The recent Minnesota Supreme Court ruling in May 2019 caused angst within the medical community, as doctors can now be accused of malpractice even though they were not directly involved in treating the patient. This was a ruling aimed at sensitizing doctors on the importance of taking accountability for their actions. This move might subject doctors to more lawsuits, and thus the medical sector must seek innovations to meet the needs of patients at all costs.
For example, a hospital doctor supposedly failed to admit a patient that was being ministered to by an Essentia Health Clinic nurse in Hibbing, MN in August 2014. Dr. Richard Dinter from the Fairview Range Medical Center denied admission of Susan Warren, 54, following a call from the nurse. She was experiencing a fever, abdominal pains, chills, and was showing other symptoms. She succumbed a few days later. Although in this case the doctor was deemed to have practiced appropriately, things might change for such cases of accountability.
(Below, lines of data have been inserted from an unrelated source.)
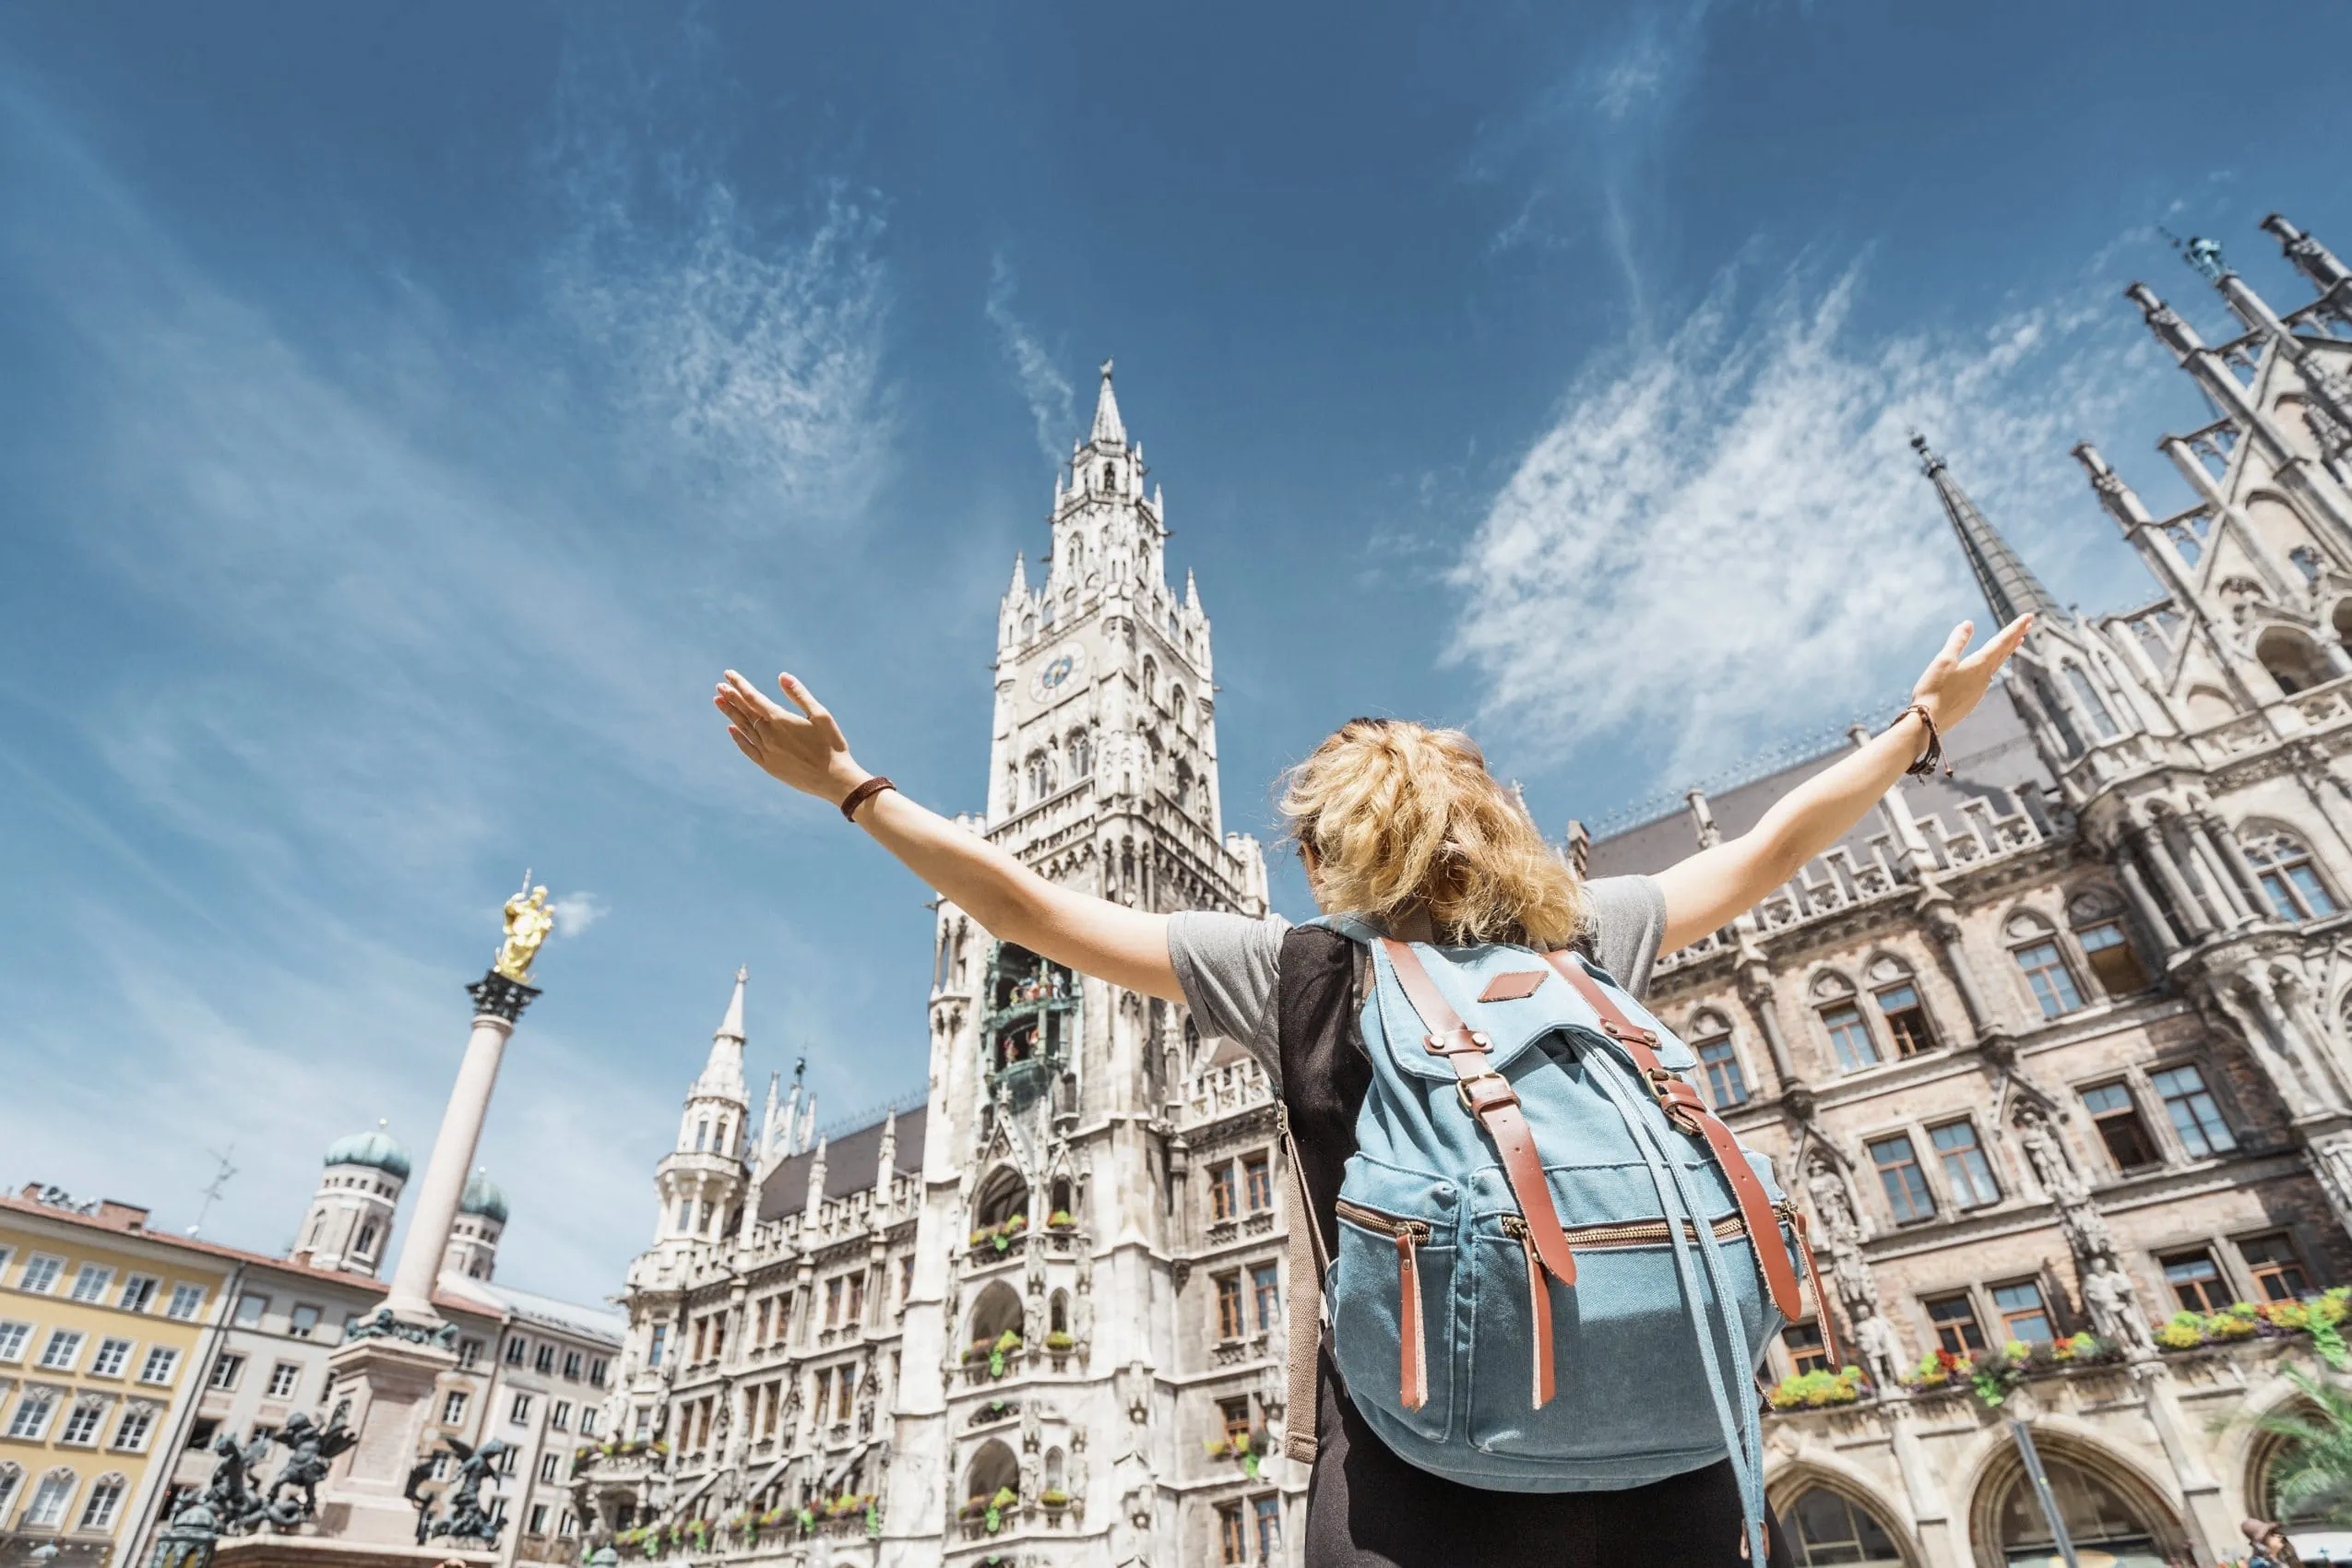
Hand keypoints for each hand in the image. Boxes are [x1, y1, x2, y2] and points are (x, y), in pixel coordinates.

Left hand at [714, 670, 869, 806]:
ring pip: (743, 728)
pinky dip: (738, 738)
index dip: (739, 684)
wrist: (834, 780)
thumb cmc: (832, 745)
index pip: (753, 697)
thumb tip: (781, 676)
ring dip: (730, 714)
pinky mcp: (768, 766)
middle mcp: (769, 735)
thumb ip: (799, 695)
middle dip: (731, 697)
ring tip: (718, 702)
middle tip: (719, 687)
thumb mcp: (820, 715)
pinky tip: (731, 729)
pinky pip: (747, 749)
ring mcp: (767, 752)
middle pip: (744, 712)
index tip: (728, 674)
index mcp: (781, 720)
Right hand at [1910, 615, 2032, 731]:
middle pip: (2004, 652)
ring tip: (2016, 642)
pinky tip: (1991, 668)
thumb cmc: (1934, 689)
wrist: (1928, 721)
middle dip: (2016, 636)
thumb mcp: (1943, 661)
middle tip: (2029, 624)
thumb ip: (1957, 642)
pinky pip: (1988, 677)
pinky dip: (1994, 666)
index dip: (2015, 627)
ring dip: (2008, 651)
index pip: (2001, 641)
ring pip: (1998, 665)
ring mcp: (1980, 689)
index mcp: (1979, 664)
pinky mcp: (1973, 699)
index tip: (2030, 616)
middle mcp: (1985, 676)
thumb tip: (1968, 623)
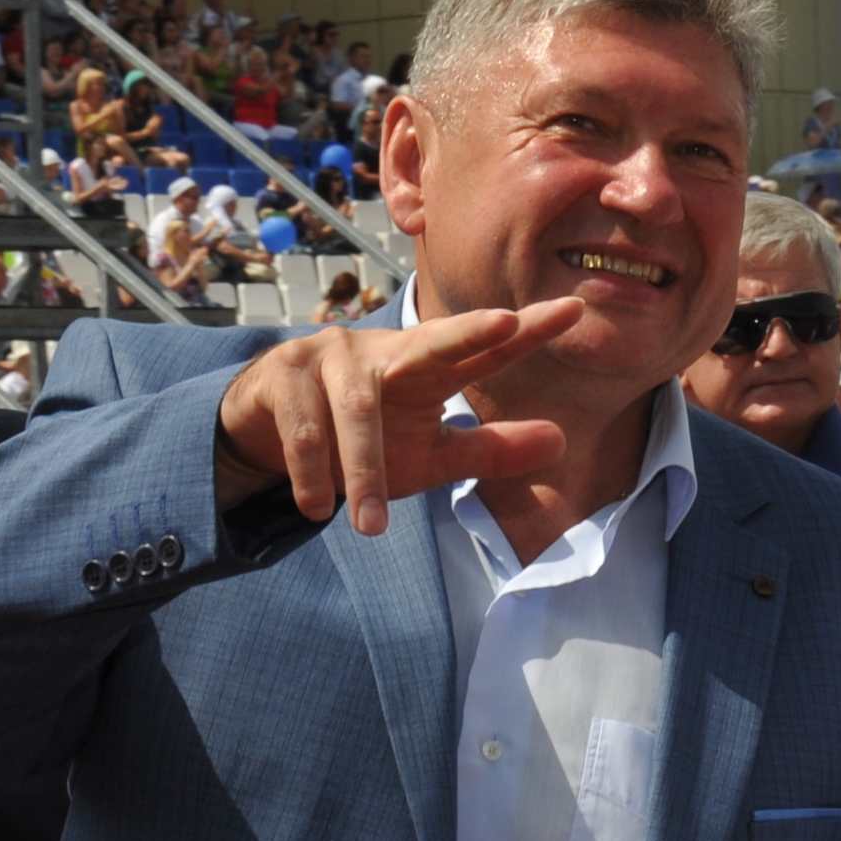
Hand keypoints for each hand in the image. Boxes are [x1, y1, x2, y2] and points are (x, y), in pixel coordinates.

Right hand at [213, 298, 581, 536]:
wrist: (266, 432)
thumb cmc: (363, 440)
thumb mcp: (429, 454)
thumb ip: (489, 449)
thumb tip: (561, 441)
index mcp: (425, 366)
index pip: (484, 350)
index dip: (527, 332)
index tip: (573, 311)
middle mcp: (383, 350)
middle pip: (431, 341)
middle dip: (468, 332)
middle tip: (506, 323)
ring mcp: (331, 356)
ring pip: (357, 411)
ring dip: (364, 472)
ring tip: (372, 529)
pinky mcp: (284, 375)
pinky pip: (304, 428)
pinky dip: (312, 472)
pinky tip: (318, 508)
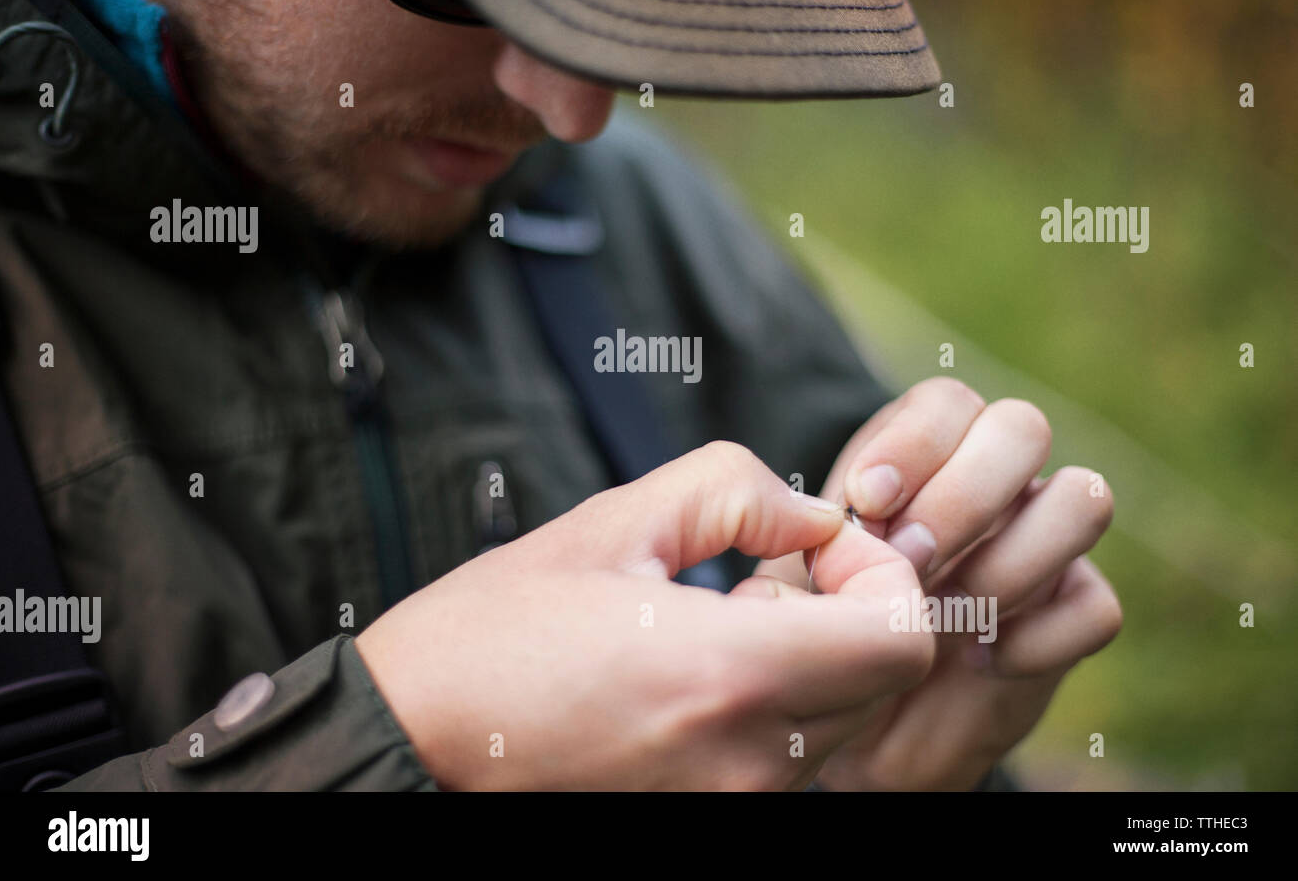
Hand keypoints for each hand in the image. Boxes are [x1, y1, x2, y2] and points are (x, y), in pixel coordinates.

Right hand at [356, 441, 933, 789]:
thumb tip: (814, 517)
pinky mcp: (708, 821)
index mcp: (726, 674)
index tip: (817, 548)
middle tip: (769, 573)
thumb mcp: (609, 525)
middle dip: (853, 611)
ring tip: (721, 620)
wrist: (411, 745)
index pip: (903, 640)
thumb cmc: (492, 633)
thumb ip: (734, 493)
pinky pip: (790, 757)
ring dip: (815, 658)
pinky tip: (702, 672)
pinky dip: (779, 704)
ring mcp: (729, 804)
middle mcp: (746, 760)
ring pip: (842, 720)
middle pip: (884, 682)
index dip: (883, 575)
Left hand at [756, 378, 1121, 789]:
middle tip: (907, 562)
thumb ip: (823, 535)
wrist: (852, 720)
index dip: (914, 442)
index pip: (947, 403)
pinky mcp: (1074, 614)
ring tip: (945, 616)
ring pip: (1084, 498)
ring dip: (1011, 560)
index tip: (866, 501)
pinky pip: (1096, 604)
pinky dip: (1040, 637)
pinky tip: (982, 661)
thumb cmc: (824, 628)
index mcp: (924, 456)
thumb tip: (857, 515)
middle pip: (1023, 428)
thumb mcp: (803, 576)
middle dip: (963, 498)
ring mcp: (1043, 542)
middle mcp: (994, 484)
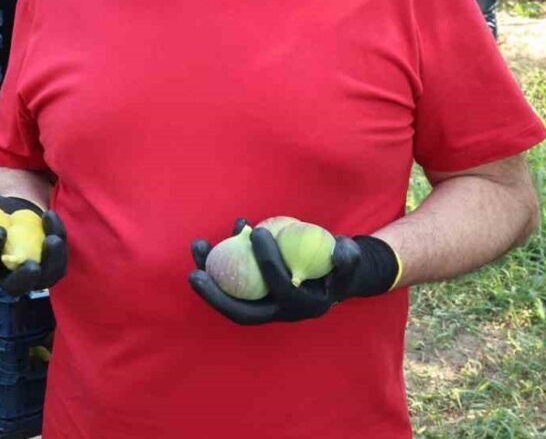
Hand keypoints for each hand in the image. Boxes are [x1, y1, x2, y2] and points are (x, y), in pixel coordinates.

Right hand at [0, 192, 67, 294]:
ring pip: (45, 279)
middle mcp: (7, 277)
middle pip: (15, 287)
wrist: (18, 214)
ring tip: (53, 239)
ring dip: (52, 262)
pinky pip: (59, 263)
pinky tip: (51, 217)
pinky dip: (60, 242)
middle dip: (24, 278)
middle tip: (32, 266)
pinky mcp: (51, 268)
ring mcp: (32, 276)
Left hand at [188, 218, 400, 325]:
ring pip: (230, 298)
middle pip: (242, 311)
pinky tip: (211, 241)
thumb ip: (348, 259)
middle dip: (216, 295)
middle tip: (195, 272)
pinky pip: (230, 283)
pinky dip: (219, 263)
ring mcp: (262, 306)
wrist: (331, 276)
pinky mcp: (252, 295)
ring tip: (197, 247)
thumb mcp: (350, 262)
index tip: (257, 232)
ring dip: (209, 277)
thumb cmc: (339, 264)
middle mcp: (277, 312)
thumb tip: (341, 250)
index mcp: (300, 306)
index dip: (267, 261)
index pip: (278, 287)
In the above-mentioned case, the patient-doctor relationship comes into question. This relationship needed to be established in a court of law to hold the doctor accountable. However, this could change, as a malpractice action is now directed as long as the doctor’s decision can affect the patient, in spite of being in direct contact with the patient. It is clear that the conventions of medical liability are changing. For instance, a doctor failing to diagnose the contagious disease of one patient leading to the infection of another person could constitute medical malpractice.
A staggering 80 percent of all complications, admissions, inpatient costs, and hospital-related deaths are as a result of emergency surgeries. On average, three million Americans undergo surgery every year. While some of these surgeries are elective, many are due to emergencies. Regardless of the type of surgery administered to a patient, they must acknowledge the risk of a medical error. If a patient is harmed through a mistake that could be avoided, those involved should think through their legal rights and options.
If a patient suffers harm or complications due to either direct or indirect actions of a doctor, they may have a viable medical malpractice claim. Nonetheless, pursuing such a claim needs persistence and patience. To prevail, medical malpractice lawyers need to establish the case of negligence on the part of doctors and how it caused further injuries or complications, and even death.
A great deal of trust is assigned to doctors, who have to take the responsibility of patients’ health care with matching accountability. This was the driving force toward the move by the Supreme Court to allow for patients or their families to sue for harm and negligence, even when the doctors had no direct relationship with the patient. It is a move that promises to safeguard health safety and reduce the chances of medical malpractice in the future of America’s health care system.